** Raw data follows **
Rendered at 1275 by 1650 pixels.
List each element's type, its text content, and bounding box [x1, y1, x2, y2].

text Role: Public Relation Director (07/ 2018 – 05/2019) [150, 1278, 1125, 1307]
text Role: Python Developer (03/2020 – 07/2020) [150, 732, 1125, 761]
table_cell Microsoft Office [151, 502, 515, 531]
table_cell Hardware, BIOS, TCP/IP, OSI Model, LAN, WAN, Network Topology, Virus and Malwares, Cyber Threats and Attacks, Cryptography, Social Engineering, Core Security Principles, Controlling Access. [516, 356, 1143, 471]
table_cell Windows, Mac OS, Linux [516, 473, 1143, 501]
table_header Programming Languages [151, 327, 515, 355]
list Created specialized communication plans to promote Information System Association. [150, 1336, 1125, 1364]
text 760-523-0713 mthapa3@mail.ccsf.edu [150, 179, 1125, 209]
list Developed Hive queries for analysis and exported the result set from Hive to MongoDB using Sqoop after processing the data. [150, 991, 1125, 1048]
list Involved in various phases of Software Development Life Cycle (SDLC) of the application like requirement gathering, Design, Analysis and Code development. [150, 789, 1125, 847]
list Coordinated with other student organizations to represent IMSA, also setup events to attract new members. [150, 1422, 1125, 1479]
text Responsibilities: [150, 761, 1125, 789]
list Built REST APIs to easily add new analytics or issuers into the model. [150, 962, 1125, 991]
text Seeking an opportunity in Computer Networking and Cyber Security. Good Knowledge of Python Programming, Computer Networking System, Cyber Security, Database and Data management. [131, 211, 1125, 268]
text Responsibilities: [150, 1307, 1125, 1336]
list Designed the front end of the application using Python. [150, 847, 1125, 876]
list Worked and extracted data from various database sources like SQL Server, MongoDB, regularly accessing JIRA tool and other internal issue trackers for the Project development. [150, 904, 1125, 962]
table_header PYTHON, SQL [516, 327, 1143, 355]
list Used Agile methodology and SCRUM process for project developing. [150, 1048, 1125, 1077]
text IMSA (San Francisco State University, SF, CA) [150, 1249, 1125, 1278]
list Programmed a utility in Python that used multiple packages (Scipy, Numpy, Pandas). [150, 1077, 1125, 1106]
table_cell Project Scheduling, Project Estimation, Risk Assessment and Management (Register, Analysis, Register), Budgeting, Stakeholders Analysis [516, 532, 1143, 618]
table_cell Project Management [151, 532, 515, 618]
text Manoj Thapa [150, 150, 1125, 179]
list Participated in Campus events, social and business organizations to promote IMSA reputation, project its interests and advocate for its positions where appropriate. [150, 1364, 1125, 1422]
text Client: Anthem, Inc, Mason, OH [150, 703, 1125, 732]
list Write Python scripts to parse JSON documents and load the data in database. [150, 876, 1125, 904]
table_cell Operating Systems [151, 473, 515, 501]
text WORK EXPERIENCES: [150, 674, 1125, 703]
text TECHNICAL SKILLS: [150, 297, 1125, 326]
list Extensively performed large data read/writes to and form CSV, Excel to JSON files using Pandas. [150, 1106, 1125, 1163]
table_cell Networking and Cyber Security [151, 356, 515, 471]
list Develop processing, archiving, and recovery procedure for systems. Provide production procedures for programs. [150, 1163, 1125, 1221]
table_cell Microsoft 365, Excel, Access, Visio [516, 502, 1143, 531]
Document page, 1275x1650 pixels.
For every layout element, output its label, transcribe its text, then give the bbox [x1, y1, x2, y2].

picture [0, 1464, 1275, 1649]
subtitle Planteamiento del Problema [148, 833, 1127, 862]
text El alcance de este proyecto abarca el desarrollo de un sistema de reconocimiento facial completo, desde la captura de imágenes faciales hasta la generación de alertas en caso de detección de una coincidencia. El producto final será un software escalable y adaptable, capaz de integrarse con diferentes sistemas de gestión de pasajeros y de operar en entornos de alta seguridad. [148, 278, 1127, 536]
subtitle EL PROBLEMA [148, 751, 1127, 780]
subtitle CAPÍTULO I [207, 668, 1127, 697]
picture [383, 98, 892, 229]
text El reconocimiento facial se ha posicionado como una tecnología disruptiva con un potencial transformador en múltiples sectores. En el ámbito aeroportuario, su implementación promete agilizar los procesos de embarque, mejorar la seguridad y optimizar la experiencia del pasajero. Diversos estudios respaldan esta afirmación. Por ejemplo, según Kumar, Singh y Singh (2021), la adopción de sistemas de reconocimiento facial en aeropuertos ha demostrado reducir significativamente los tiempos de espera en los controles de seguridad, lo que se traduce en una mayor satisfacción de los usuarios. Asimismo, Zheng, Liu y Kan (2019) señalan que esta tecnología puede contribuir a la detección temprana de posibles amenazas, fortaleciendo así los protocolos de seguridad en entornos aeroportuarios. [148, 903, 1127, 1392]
** End of Raw data **
→ **What to do**: Set down every entry again, word for word.

→ **Answer to this task**:
Rendered at 1275 by 1650 pixels.
List each element's type, its text content, and bounding box [x1, y1, x2, y2].

text Role: Public Relation Director (07/ 2018 – 05/2019) [150, 1278, 1125, 1307]
text Role: Python Developer (03/2020 – 07/2020) [150, 732, 1125, 761]
table_cell Microsoft Office [151, 502, 515, 531]
table_cell Hardware, BIOS, TCP/IP, OSI Model, LAN, WAN, Network Topology, Virus and Malwares, Cyber Threats and Attacks, Cryptography, Social Engineering, Core Security Principles, Controlling Access. [516, 356, 1143, 471]
table_cell Windows, Mac OS, Linux [516, 473, 1143, 501]
table_header Programming Languages [151, 327, 515, 355]
list Created specialized communication plans to promote Information System Association. [150, 1336, 1125, 1364]
text 760-523-0713 mthapa3@mail.ccsf.edu [150, 179, 1125, 209]
list Developed Hive queries for analysis and exported the result set from Hive to MongoDB using Sqoop after processing the data. [150, 991, 1125, 1048]
list Involved in various phases of Software Development Life Cycle (SDLC) of the application like requirement gathering, Design, Analysis and Code development. [150, 789, 1125, 847]
list Coordinated with other student organizations to represent IMSA, also setup events to attract new members. [150, 1422, 1125, 1479]
text Responsibilities: [150, 761, 1125, 789]
list Built REST APIs to easily add new analytics or issuers into the model. [150, 962, 1125, 991]
text Seeking an opportunity in Computer Networking and Cyber Security. Good Knowledge of Python Programming, Computer Networking System, Cyber Security, Database and Data management. [131, 211, 1125, 268]
text Responsibilities: [150, 1307, 1125, 1336]
list Designed the front end of the application using Python. [150, 847, 1125, 876]
list Worked and extracted data from various database sources like SQL Server, MongoDB, regularly accessing JIRA tool and other internal issue trackers for the Project development. [150, 904, 1125, 962]
table_header PYTHON, SQL [516, 327, 1143, 355]
list Used Agile methodology and SCRUM process for project developing. [150, 1048, 1125, 1077]
text IMSA (San Francisco State University, SF, CA) [150, 1249, 1125, 1278]
list Programmed a utility in Python that used multiple packages (Scipy, Numpy, Pandas). [150, 1077, 1125, 1106]
table_cell Project Scheduling, Project Estimation, Risk Assessment and Management (Register, Analysis, Register), Budgeting, Stakeholders Analysis [516, 532, 1143, 618]
table_cell Project Management [151, 532, 515, 618]
text Manoj Thapa [150, 150, 1125, 179]
list Participated in Campus events, social and business organizations to promote IMSA reputation, project its interests and advocate for its positions where appropriate. [150, 1364, 1125, 1422]
text Client: Anthem, Inc, Mason, OH [150, 703, 1125, 732]
list Write Python scripts to parse JSON documents and load the data in database. [150, 876, 1125, 904]
table_cell Operating Systems [151, 473, 515, 501]
text WORK EXPERIENCES: [150, 674, 1125, 703]
text TECHNICAL SKILLS: [150, 297, 1125, 326]
list Extensively performed large data read/writes to and form CSV, Excel to JSON files using Pandas. [150, 1106, 1125, 1163]
table_cell Networking and Cyber Security [151, 356, 515, 471]
list Develop processing, archiving, and recovery procedure for systems. Provide production procedures for programs. [150, 1163, 1125, 1221]
table_cell Microsoft 365, Excel, Access, Visio [516, 502, 1143, 531]
Document page, 1275x1650 pixels.
For every layout element, output its label, transcribe its text, then give the bbox [x1, y1, x2, y2].

picture [0, 1464, 1275, 1649]
subtitle Planteamiento del Problema [148, 833, 1127, 862]
text El alcance de este proyecto abarca el desarrollo de un sistema de reconocimiento facial completo, desde la captura de imágenes faciales hasta la generación de alertas en caso de detección de una coincidencia. El producto final será un software escalable y adaptable, capaz de integrarse con diferentes sistemas de gestión de pasajeros y de operar en entornos de alta seguridad. [148, 278, 1127, 536]
subtitle EL PROBLEMA [148, 751, 1127, 780]
subtitle CAPÍTULO I [207, 668, 1127, 697]
picture [383, 98, 892, 229]
text El reconocimiento facial se ha posicionado como una tecnología disruptiva con un potencial transformador en múltiples sectores. En el ámbito aeroportuario, su implementación promete agilizar los procesos de embarque, mejorar la seguridad y optimizar la experiencia del pasajero. Diversos estudios respaldan esta afirmación. Por ejemplo, según Kumar, Singh y Singh (2021), la adopción de sistemas de reconocimiento facial en aeropuertos ha demostrado reducir significativamente los tiempos de espera en los controles de seguridad, lo que se traduce en una mayor satisfacción de los usuarios. Asimismo, Zheng, Liu y Kan (2019) señalan que esta tecnología puede contribuir a la detección temprana de posibles amenazas, fortaleciendo así los protocolos de seguridad en entornos aeroportuarios. [148, 903, 1127, 1392]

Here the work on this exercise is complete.